What the task asks » Would you reproduce exactly the lines below from the one holding "Low-dose screening chest" through the one holding "- lesion 1 (tumor, upper", inclusive, and no others?
------ Data for this task ------
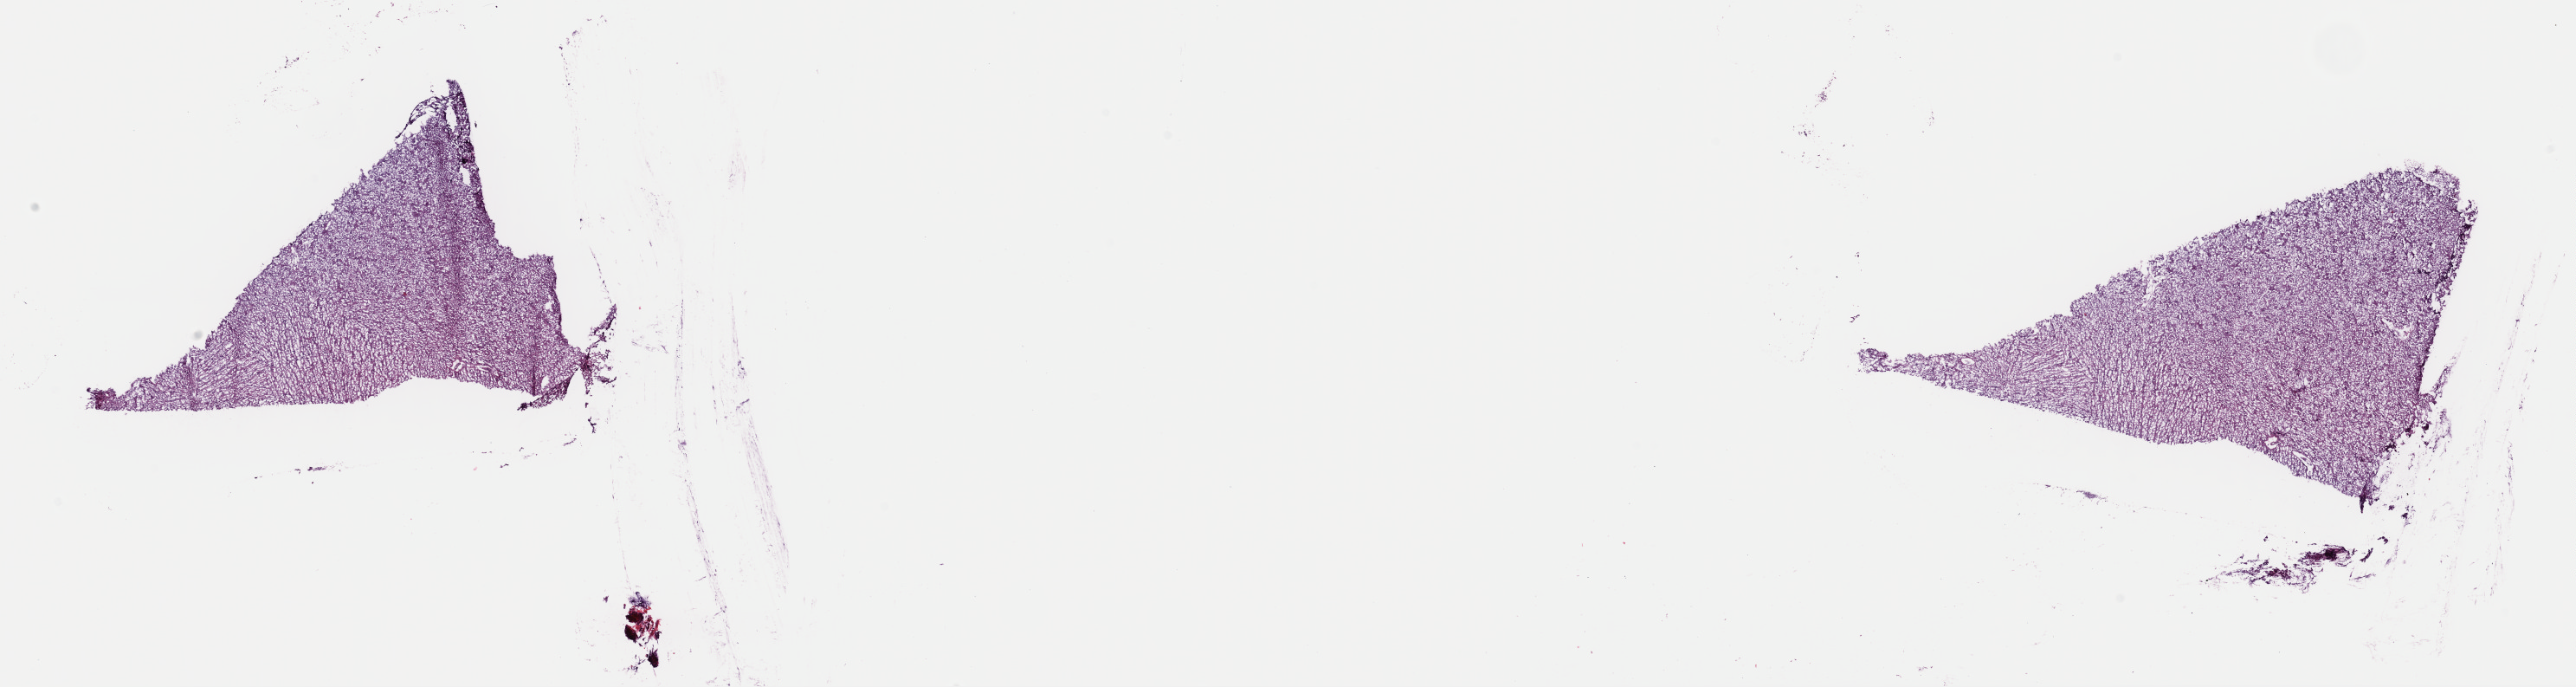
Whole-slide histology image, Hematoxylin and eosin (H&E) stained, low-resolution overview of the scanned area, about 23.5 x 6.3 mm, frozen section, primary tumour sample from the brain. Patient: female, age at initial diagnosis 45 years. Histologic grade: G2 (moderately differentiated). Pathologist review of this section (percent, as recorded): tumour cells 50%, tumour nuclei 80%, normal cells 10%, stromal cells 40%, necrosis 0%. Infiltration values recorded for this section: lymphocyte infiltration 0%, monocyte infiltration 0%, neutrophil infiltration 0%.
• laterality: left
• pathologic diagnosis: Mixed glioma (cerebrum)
------
------ Data for this task ------
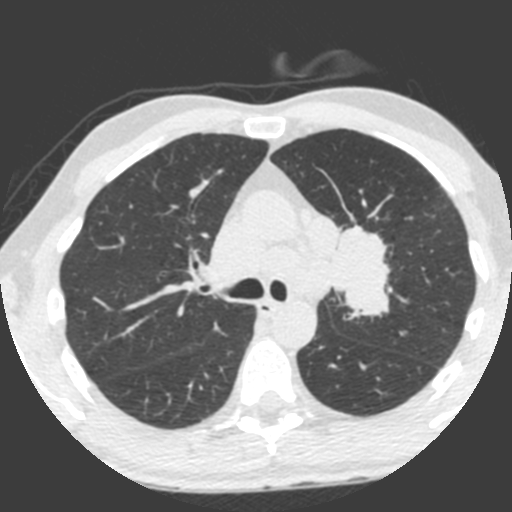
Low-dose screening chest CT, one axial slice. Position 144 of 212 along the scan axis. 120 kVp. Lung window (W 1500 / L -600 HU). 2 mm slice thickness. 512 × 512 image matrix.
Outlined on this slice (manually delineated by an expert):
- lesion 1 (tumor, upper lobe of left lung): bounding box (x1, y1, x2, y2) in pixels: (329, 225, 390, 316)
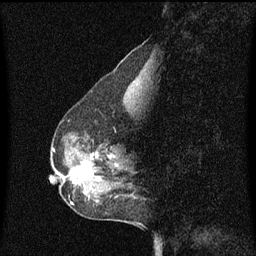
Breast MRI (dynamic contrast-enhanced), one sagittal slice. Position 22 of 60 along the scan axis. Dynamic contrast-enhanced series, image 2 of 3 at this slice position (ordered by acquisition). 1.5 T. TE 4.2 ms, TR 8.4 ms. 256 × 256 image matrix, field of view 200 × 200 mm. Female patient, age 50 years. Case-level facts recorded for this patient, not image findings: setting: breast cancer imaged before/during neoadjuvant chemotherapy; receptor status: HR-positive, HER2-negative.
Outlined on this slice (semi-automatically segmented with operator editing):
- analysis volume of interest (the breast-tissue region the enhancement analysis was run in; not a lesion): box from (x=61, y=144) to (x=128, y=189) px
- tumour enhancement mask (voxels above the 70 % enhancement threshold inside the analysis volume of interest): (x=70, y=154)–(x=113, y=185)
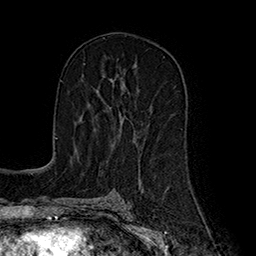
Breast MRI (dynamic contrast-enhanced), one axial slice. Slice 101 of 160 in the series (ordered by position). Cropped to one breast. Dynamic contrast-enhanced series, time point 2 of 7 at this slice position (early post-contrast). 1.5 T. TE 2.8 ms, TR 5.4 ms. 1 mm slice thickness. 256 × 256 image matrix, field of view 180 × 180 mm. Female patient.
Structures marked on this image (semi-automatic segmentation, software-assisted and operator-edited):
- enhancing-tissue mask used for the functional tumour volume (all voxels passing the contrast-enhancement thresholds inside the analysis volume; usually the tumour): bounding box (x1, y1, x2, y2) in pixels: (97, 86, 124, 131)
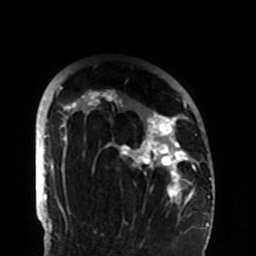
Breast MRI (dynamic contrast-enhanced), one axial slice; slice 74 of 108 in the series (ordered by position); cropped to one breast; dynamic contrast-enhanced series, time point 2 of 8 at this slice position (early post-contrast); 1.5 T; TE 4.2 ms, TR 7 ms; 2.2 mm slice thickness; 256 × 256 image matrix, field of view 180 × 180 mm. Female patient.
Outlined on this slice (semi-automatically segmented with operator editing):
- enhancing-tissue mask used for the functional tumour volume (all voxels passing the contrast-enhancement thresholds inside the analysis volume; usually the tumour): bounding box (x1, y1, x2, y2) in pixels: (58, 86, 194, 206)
------
Task answer »
Low-dose screening chest CT, one axial slice. Position 144 of 212 along the scan axis. 120 kVp. Lung window (W 1500 / L -600 HU). 2 mm slice thickness. 512 × 512 image matrix.
Outlined on this slice (manually delineated by an expert):
- lesion 1 (tumor, upper lobe of left lung): bounding box (x1, y1, x2, y2) in pixels: (329, 225, 390, 316)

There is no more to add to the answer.